Work to be completed: Rewrite every line of the listing below, replacing "colour" with "color" wherever it occurs and leaving everything else unchanged. Omit the pictures from your answer.

━━━

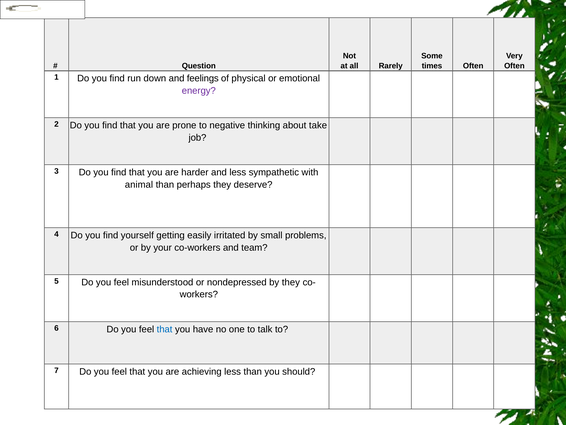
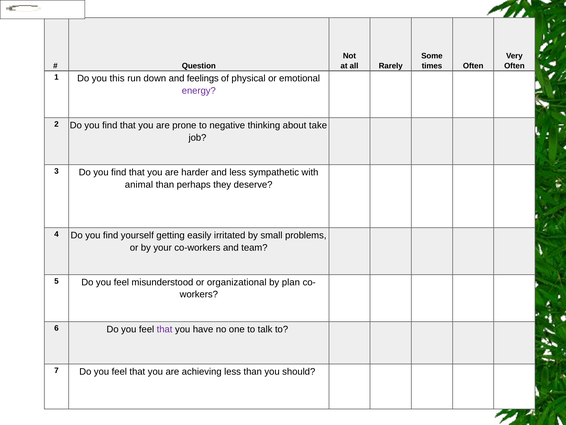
1 Do you find: find -> this
nondepressed: nondepressed -> organizational
by they: they -> plan
that at (165, 329) colour: blue -> purple
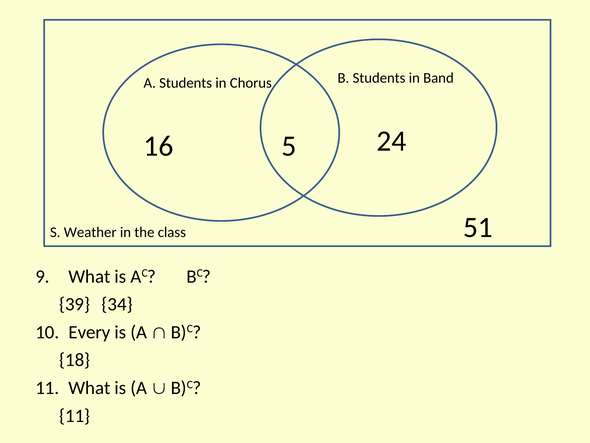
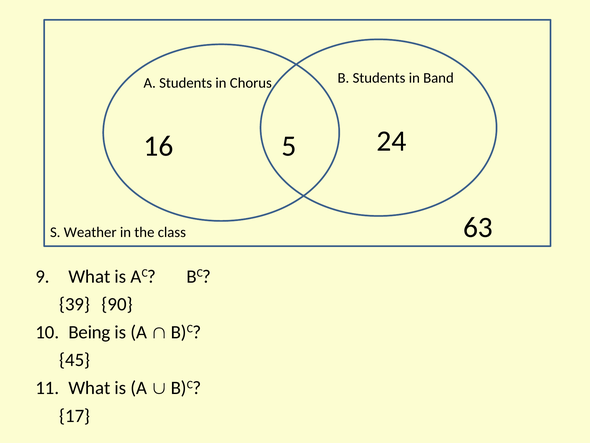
51: 51 -> 63
34: 34 -> 90
Every: Every -> Being
18: 18 -> 45
11 at (75, 415): 11 -> 17
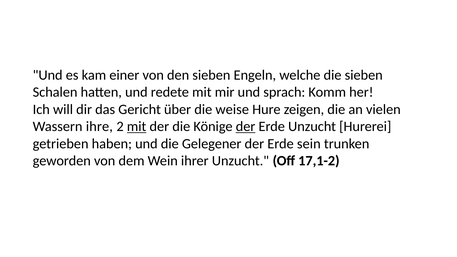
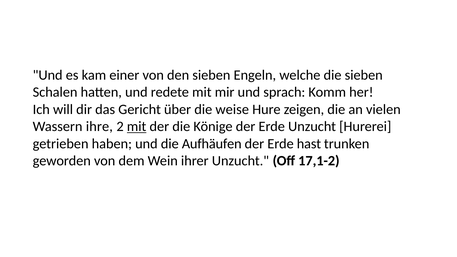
der at (246, 127) underline: present -> none
Gelegener: Gelegener -> Aufhäufen
sein: sein -> hast
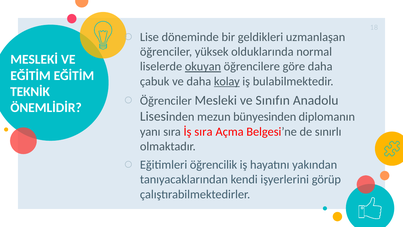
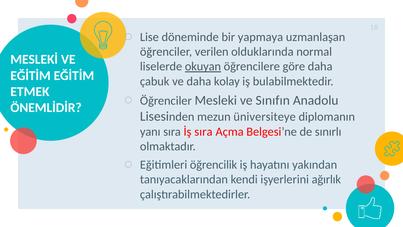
geldikleri: geldikleri -> yapmaya
yüksek: yüksek -> verilen
kolay underline: present -> none
TEKNİK: TEKNİK -> ETMEK
bünyesinden: bünyesinden -> üniversiteye
görüp: görüp -> ağırlık
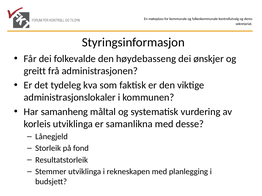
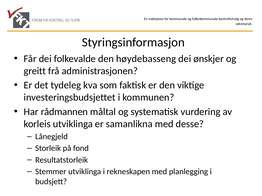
administrasjonslokaler: administrasjonslokaler -> investeringsbudsjettet
samanheng: samanheng -> rådmannen
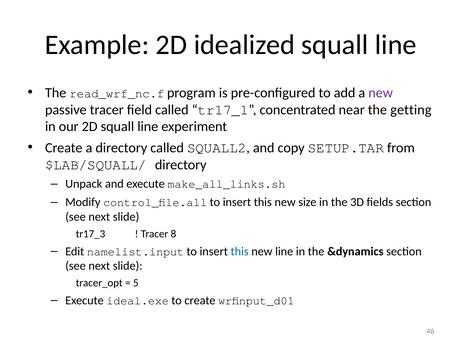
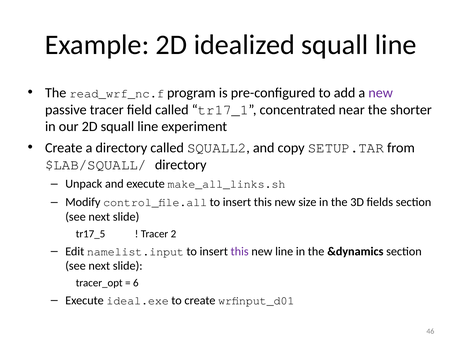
getting: getting -> shorter
tr17_3: tr17_3 -> tr17_5
8: 8 -> 2
this at (240, 251) colour: blue -> purple
5: 5 -> 6
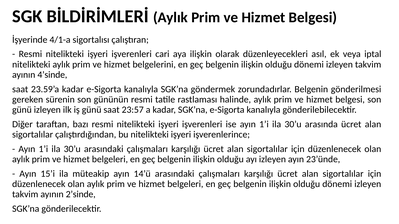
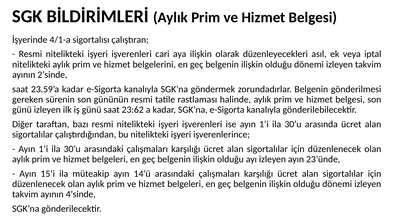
4’sinde: 4’sinde -> 2’sinde
23:57: 23:57 -> 23:62
2’sinde: 2’sinde -> 4’sinde
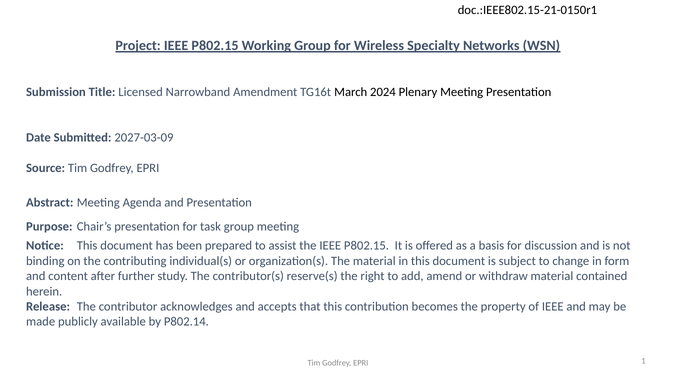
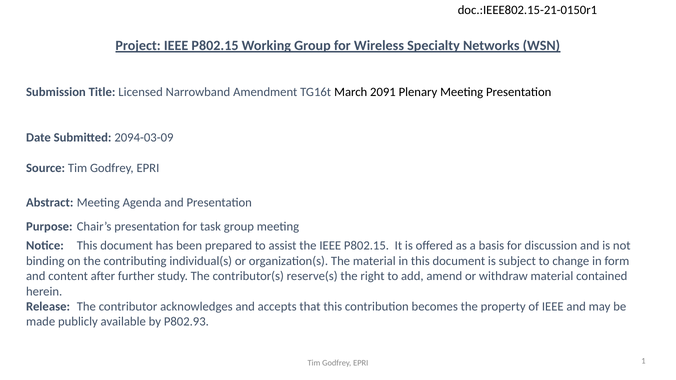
2024: 2024 -> 2091
2027-03-09: 2027-03-09 -> 2094-03-09
P802.14: P802.14 -> P802.93
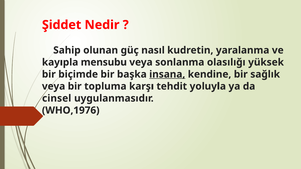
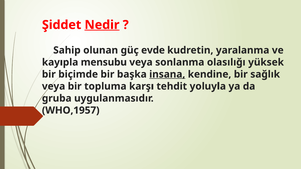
Nedir underline: none -> present
nasıl: nasıl -> evde
cinsel: cinsel -> gruba
WHO,1976: WHO,1976 -> WHO,1957
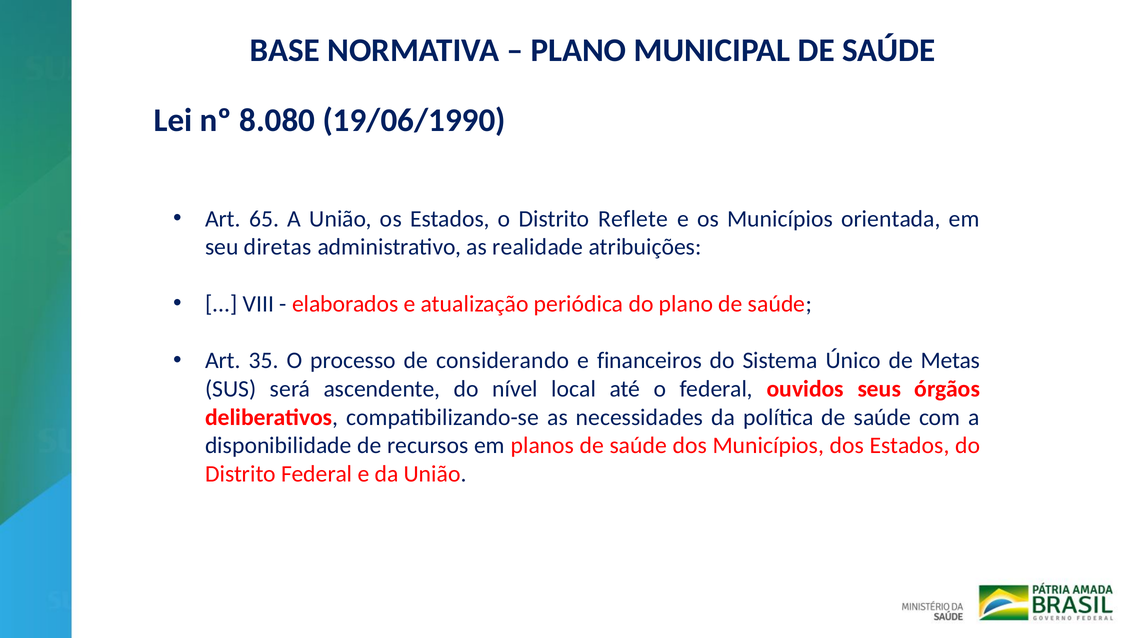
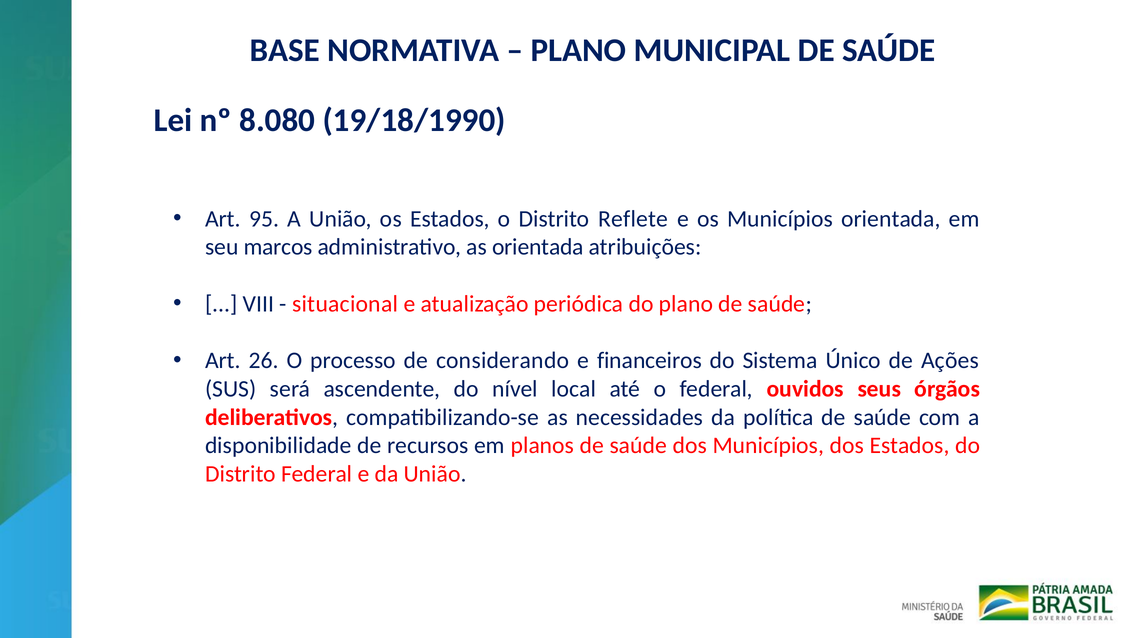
19/06/1990: 19/06/1990 -> 19/18/1990
65: 65 -> 95
diretas: diretas -> marcos
as realidade: realidade -> orientada
elaborados: elaborados -> situacional
35: 35 -> 26
Metas: Metas -> Ações
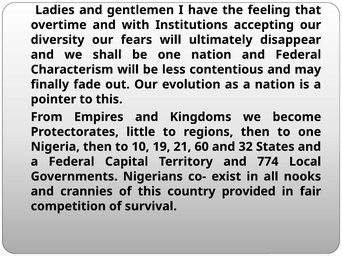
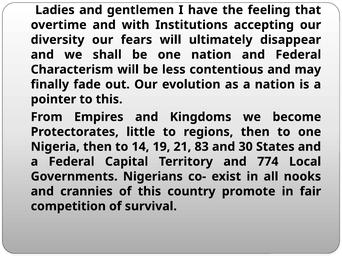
10: 10 -> 14
60: 60 -> 83
32: 32 -> 30
provided: provided -> promote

━━━

Task answer:
1 Do you find: find -> this
nondepressed: nondepressed -> organizational
by they: they -> plan
that at (165, 329) color: blue -> purple
51: 51 -> 63
34: 34 -> 90
Every: Every -> Being
18: 18 -> 45
11 at (75, 415): 11 -> 17
der at (246, 127) underline: present -> none
Gelegener: Gelegener -> Aufhäufen
sein: sein -> hast
geldikleri: geldikleri -> yapmaya
yüksek: yüksek -> verilen
kolay underline: present -> none
TEKNİK: TEKNİK -> ETMEK
bünyesinden: bünyesinden -> üniversiteye
görüp: görüp -> ağırlık
administrasjonslokaler: administrasjonslokaler -> investeringsbudsjettet
samanheng: samanheng -> rådmannen
getting: getting -> shorter
tr17_3: tr17_3 -> tr17_5
8: 8 -> 2
this at (240, 251) color: blue -> purple
5: 5 -> 6
4’sinde: 4’sinde -> 2’sinde
23:57: 23:57 -> 23:62
2’sinde: 2’sinde -> 4’sinde
2024: 2024 -> 2091
2027-03-09: 2027-03-09 -> 2094-03-09
P802.14: P802.14 -> P802.93
Nedir underline: none -> present
nasıl: nasıl -> evde
cinsel: cinsel -> gruba
WHO,1976: WHO,1976 -> WHO,1957
19/06/1990: 19/06/1990 -> 19/18/1990
65: 65 -> 95
diretas: diretas -> marcos
as realidade: realidade -> orientada
elaborados: elaborados -> situacional
35: 35 -> 26
Metas: Metas -> Ações
10: 10 -> 14
60: 60 -> 83
32: 32 -> 30
provided: provided -> promote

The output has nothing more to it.